I'm thinking maybe we should think about Somalia. They are beautiful people, and have AMAZING dress sometimes. Almost exclusively Muslim. Oh, yeah, and a war going on right now. One of the other Somalian girls was studying something social studies, and it had content about some other religion. She said, "Oh, that's about another religion. I can't read that." Hmm. I don't know the story behind that.

My grandmother has pneumonia now and is not moving herself at all. I bet I'll have to go home in the next few weeks.

I am taking two classes. One is Psychosocial Interventions Family Nursing. We talk about people's psychosocial responses to illness, crisis, etc and what we can do for them as advanced practice nurses. We deal with therapy, therapeutic techniques, working with families, and the like. I'm doing a presentation about adaptation to chronic pain and fibromyalgia. VERY interesting. Lots going on in the psychosocial realm with that. My other class is Advanced Roles Seminar, where we learn about and discuss all the advanced roles of nursing (nurse practitioner, clinical nurse specialist, nurse midwife, nurse educator, nurse anesthetist, nurse administrator). Also VERY interesting. We cover the basics of what each does, licensure, regulation, plus deeper things such as role socialization, upcoming changes in practice, and lots more. There is so much out there that I know very little about. It is almost overwhelming thinking out it.

I'm applying for a few different nurse practitioner programs in January and should know by February if i am accepted. If I am, it will take 3 years to finish.

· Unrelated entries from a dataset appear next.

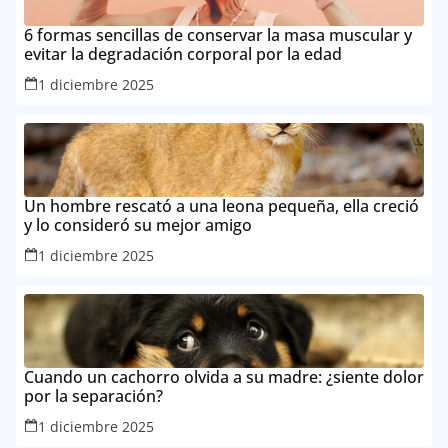
6 formas sencillas de conservar la masa muscular y
evitar la degradación corporal por la edad
1 diciembre 2025
Un hombre rescató a una leona pequeña, ella creció
y lo consideró su mejor amigo
1 diciembre 2025
Cuando un cachorro olvida a su madre: ¿siente dolor
por la separación?
1 diciembre 2025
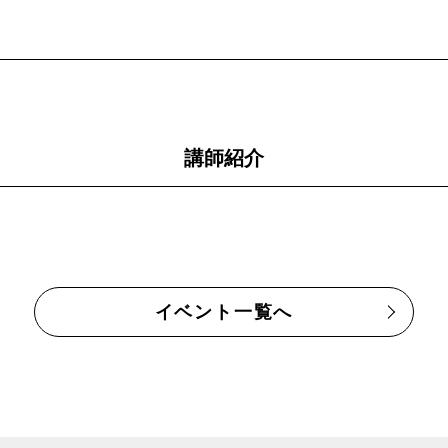
講師紹介
イベント一覧へ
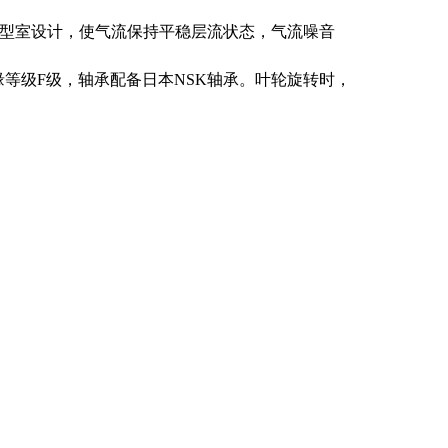
环型室设计，使气流保持平稳层流状态，气流噪音
绝缘等级F级，轴承配备日本NSK轴承。叶轮旋转时，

If I get Mayo to pay for it, I owe them one year service after school (this is a new change I just found out about last week). So....if I get in, I'm looking at four years here. I don't' mind that, but there's always that question of....what if?

Amy and I think and talk about working with something like Doctors without Borders or Mercy Ships and doing that for a year or two. It would be awesome, but so would being a nurse practitioner.....

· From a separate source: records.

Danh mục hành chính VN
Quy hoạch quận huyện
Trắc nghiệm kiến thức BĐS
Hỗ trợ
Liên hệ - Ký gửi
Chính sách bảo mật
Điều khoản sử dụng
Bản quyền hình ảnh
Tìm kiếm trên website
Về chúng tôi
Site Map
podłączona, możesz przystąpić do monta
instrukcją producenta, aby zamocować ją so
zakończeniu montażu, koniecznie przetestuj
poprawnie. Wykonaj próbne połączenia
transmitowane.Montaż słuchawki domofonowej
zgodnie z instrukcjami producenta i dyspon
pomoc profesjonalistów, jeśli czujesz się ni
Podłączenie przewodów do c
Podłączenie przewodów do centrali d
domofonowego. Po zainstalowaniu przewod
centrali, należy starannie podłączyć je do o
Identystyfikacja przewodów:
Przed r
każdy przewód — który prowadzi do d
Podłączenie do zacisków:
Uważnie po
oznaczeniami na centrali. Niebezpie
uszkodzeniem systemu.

So, as of right now, I am very open to staying here 4 years. I kind of like the sound of it. (That is, until someone around me starts talking about other opportunities, I starting dreaming, and then I'm very unsure.) After moving and setting up house here, the thought of moving again just makes me.....tired. It's a lot of work. So I think I'm going to apply for these programs, and if I get in, I'll do it. I'll stay. If I don't, then I'll probably start looking at other opportunities, which probably involve living in a third world country. Hmmm.

I'm also thinking how I can run into that resident again that rotated off my unit last week. Hmm.

That's what I'm thinking right now. And sleep. I'm thinking about sleep. And how much I like the Bebo Norman song "My Eyes Have Seen Holy."

"Am I unfit for You?
Remember me, the one who turned from You.
I come in rags tattered by the Fall,
And all the earth, a witness to my crime.

Mercy, weep over me.
Let Your tears wash me clean.
Majesty, be merciful with me,
For my eyes have seen Holy.

Hear my prayer at night.
Let the morning find me alive.
For I am tired and weakened by the Fall.
Let all the earth bear witness to my cry.

Let the Amen sound from Heaven as You lift my soul,
Let the Amen sound from Heaven as You lift my soul,
Let the Angels sound from Heaven, Holy is the Lord."